Exercise aim
Here is the task for the listing below: output exactly the lines from the one containing "nose: (425, 255)" through the one containing "left back paw: (191, 546)", and leave out the pictures.

(Data for processing)

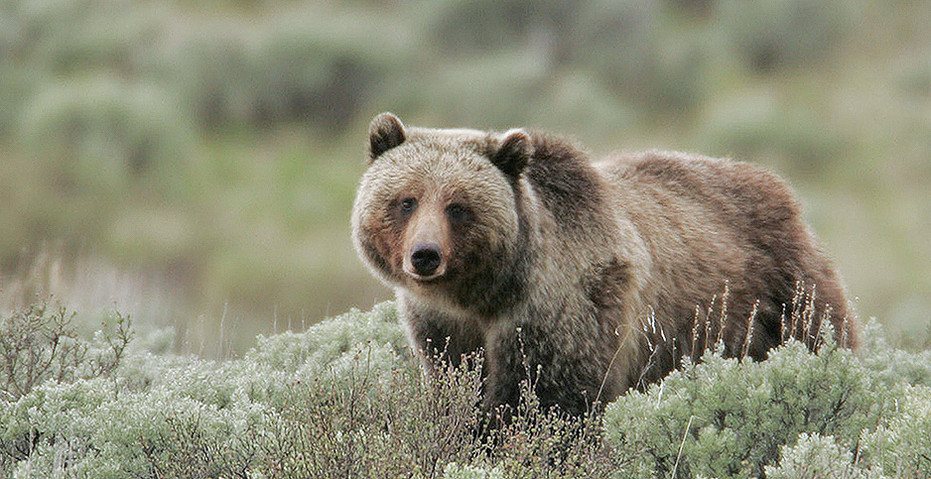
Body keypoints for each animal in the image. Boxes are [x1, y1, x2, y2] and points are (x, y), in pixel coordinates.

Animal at [352, 112, 860, 416]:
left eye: (458, 207)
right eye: (406, 200)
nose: (425, 255)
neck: (484, 293)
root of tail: (781, 189)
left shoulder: (565, 307)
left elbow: (552, 398)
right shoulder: (443, 326)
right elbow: (459, 384)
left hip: (778, 296)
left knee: (818, 335)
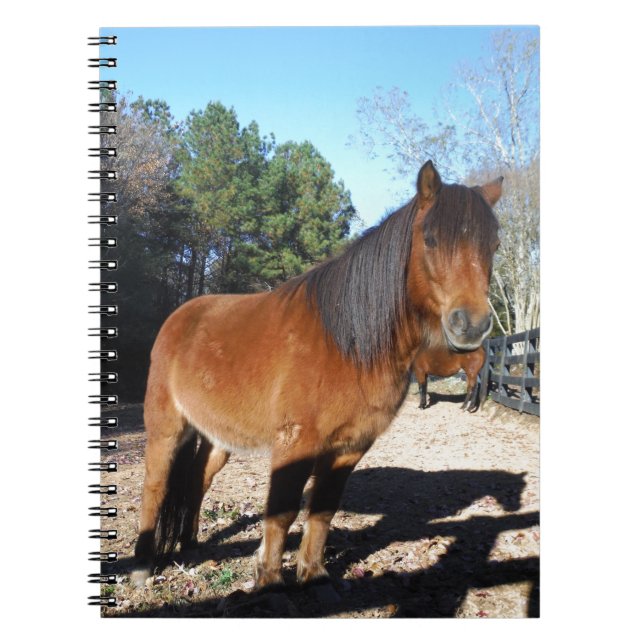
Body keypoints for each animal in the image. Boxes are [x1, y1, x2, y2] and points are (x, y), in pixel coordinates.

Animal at [132, 160, 503, 589]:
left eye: (494, 245)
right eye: (431, 239)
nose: (471, 325)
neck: (349, 343)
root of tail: (178, 318)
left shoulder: (349, 447)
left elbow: (322, 510)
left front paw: (313, 574)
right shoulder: (296, 444)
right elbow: (282, 512)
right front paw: (269, 580)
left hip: (218, 436)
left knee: (198, 480)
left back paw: (191, 546)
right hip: (167, 429)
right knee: (154, 487)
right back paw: (141, 568)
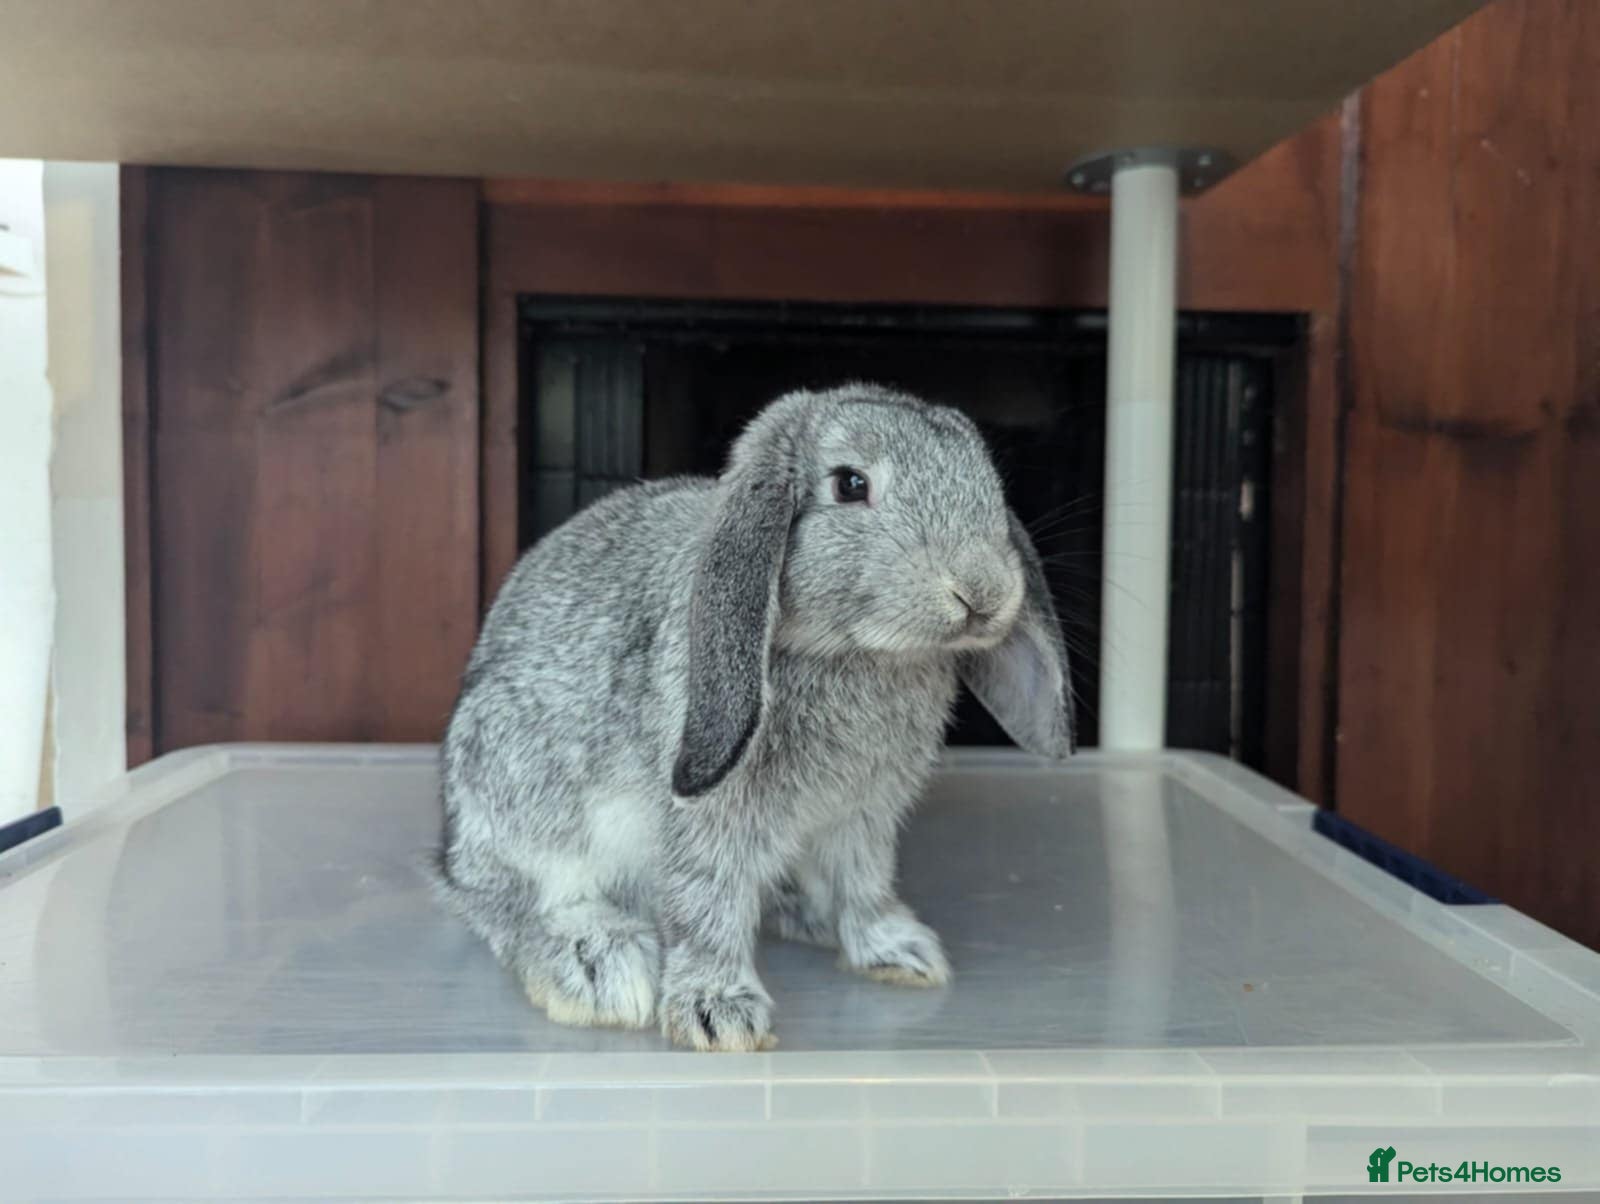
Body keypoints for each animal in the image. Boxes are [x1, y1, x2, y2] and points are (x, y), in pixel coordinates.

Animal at [435, 383, 1074, 1051]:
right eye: (850, 484)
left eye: (988, 480)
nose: (983, 591)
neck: (851, 653)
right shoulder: (710, 818)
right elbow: (706, 903)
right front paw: (719, 1016)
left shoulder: (863, 816)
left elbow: (865, 884)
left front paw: (900, 954)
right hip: (520, 796)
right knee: (510, 901)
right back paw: (597, 966)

(End Data for processing)

Task output
nose: (425, 255)
neck: (484, 293)
root of tail: (781, 189)
left shoulder: (565, 307)
left elbow: (552, 398)
right shoulder: (443, 326)
right elbow: (459, 384)
left hip: (778, 296)
left knee: (818, 335)
Body keypoints for each animal in the image. Boxes are [x1, y1, x2, y2] and points are (x, y), in pixel coordinates.

Animal at [132, 160, 503, 589]:
left eye: (494, 245)
right eye: (431, 239)
nose: (471, 325)
neck: (349, 343)
root of tail: (178, 318)
left shoulder: (349, 447)
left elbow: (322, 510)
left front paw: (313, 574)
right shoulder: (296, 444)
right elbow: (282, 512)
right front paw: (269, 580)
left hip: (218, 436)
left knee: (198, 480)
left back paw: (191, 546)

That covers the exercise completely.